[Task to carry out]: Report every line of the records beneath this task that holds the string "each".

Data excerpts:
----------------------------------------

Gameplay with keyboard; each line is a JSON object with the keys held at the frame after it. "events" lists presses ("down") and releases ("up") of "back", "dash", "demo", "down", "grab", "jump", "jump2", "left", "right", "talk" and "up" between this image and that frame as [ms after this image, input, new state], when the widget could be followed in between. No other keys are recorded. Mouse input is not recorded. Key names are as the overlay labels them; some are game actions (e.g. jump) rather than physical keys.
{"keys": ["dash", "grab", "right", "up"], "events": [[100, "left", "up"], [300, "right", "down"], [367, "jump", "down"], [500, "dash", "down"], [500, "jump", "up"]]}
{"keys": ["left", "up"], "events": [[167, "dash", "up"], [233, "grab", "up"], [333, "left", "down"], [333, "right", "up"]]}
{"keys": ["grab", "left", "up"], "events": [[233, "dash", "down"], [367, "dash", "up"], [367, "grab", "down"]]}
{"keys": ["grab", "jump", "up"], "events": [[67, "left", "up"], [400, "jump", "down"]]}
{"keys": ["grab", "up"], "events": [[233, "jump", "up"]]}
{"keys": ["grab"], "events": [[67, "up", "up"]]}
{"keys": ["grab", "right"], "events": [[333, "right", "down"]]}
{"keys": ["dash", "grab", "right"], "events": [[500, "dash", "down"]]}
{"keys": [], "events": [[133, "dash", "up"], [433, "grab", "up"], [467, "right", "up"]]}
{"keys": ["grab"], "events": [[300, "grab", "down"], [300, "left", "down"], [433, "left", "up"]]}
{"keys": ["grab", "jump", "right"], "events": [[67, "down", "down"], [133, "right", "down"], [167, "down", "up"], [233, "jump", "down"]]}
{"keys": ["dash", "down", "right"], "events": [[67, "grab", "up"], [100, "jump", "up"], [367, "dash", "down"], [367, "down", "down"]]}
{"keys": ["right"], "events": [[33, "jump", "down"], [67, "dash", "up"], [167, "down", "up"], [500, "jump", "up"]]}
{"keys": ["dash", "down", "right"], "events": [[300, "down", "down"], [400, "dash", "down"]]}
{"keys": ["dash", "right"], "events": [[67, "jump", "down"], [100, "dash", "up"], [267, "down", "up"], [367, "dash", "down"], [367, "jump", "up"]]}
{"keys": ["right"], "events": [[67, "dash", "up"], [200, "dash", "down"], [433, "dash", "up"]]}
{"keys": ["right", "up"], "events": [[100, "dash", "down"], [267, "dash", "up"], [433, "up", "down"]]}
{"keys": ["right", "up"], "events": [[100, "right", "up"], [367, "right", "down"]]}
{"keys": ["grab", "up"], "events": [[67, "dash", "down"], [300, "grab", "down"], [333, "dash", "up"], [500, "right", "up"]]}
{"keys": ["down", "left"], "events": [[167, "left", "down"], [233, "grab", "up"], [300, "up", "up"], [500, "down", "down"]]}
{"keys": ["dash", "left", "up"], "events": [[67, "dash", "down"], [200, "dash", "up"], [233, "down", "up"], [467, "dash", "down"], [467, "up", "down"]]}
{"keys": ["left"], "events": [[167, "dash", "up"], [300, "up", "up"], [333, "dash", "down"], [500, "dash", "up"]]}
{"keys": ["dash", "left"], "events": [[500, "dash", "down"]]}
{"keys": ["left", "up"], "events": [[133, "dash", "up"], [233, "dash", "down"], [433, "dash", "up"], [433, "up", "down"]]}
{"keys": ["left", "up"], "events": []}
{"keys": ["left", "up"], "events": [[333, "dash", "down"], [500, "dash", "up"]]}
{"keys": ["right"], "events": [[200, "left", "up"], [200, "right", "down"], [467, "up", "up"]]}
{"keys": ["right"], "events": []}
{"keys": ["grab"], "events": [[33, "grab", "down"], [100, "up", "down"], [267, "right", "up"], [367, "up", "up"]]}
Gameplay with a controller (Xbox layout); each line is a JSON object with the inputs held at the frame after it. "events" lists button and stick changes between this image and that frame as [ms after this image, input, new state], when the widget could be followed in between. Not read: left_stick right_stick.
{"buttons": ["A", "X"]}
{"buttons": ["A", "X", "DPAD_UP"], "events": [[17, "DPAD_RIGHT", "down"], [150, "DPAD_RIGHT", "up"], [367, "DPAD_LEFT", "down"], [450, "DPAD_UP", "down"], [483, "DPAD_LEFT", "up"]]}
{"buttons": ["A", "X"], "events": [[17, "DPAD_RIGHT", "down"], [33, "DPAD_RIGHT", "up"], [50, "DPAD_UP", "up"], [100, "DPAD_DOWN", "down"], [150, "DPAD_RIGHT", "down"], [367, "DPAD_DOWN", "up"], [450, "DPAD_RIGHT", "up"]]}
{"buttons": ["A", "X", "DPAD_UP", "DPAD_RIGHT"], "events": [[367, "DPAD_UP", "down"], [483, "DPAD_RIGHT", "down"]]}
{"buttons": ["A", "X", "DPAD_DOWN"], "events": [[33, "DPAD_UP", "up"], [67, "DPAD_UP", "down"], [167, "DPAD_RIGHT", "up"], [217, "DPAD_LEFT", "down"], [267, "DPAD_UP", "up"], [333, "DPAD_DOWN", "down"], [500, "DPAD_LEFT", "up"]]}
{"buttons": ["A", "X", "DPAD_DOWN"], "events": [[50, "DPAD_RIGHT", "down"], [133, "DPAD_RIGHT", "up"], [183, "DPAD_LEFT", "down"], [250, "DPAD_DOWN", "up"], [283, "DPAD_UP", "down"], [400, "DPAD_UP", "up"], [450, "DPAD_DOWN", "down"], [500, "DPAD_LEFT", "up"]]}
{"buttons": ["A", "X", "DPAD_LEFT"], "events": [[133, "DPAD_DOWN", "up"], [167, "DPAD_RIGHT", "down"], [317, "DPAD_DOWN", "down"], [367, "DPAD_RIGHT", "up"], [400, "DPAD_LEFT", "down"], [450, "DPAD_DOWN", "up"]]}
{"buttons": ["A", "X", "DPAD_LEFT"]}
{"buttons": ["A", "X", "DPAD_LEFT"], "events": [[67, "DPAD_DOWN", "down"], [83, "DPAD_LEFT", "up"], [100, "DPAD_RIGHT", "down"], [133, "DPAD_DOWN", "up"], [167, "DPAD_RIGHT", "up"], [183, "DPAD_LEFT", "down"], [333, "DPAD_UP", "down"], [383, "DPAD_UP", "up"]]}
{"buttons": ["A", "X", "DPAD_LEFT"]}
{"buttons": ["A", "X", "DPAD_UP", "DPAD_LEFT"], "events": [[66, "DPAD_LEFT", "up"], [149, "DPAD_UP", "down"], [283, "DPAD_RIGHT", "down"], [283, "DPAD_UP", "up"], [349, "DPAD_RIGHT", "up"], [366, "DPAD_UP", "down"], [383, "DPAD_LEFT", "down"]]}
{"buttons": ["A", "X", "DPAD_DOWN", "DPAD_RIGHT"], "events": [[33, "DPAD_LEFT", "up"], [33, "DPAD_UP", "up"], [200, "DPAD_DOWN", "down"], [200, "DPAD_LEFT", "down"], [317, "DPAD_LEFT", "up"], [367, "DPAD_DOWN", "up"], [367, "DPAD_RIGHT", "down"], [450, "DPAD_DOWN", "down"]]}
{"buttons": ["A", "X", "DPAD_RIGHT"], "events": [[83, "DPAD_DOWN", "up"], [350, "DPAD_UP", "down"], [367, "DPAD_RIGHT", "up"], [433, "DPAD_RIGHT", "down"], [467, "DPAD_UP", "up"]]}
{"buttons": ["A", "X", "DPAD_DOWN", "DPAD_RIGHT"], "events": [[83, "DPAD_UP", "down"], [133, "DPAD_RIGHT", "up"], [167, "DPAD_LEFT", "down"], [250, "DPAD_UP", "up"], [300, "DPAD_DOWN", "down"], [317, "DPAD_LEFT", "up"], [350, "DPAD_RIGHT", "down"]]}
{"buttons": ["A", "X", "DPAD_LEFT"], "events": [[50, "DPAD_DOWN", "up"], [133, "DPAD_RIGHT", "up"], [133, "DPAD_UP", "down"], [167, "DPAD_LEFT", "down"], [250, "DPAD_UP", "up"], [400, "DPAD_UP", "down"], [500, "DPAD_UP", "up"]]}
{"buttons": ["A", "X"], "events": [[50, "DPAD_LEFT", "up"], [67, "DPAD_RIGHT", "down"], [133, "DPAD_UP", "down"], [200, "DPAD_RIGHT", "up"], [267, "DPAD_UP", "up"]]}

----------------------------------------

[Output below]:
Gameplay with keyboard; each line is a JSON object with the keys held at the frame after it. "events" lists presses ("down") and releases ("up") of "back", "dash", "demo", "down", "grab", "jump", "jump2", "left", "right", "talk" and "up" between this image and that frame as [ms after this image, input, new state], when the widget could be followed in between. No other keys are recorded. Mouse input is not recorded. Key names are as the overlay labels them; some are game actions (e.g. jump) rather than physical keys.
Gameplay with a controller (Xbox layout); each line is a JSON object with the inputs held at the frame after it. "events" lists button and stick changes between this image and that frame as [ms after this image, input, new state], when the widget could be followed in between. Not read: left_stick right_stick.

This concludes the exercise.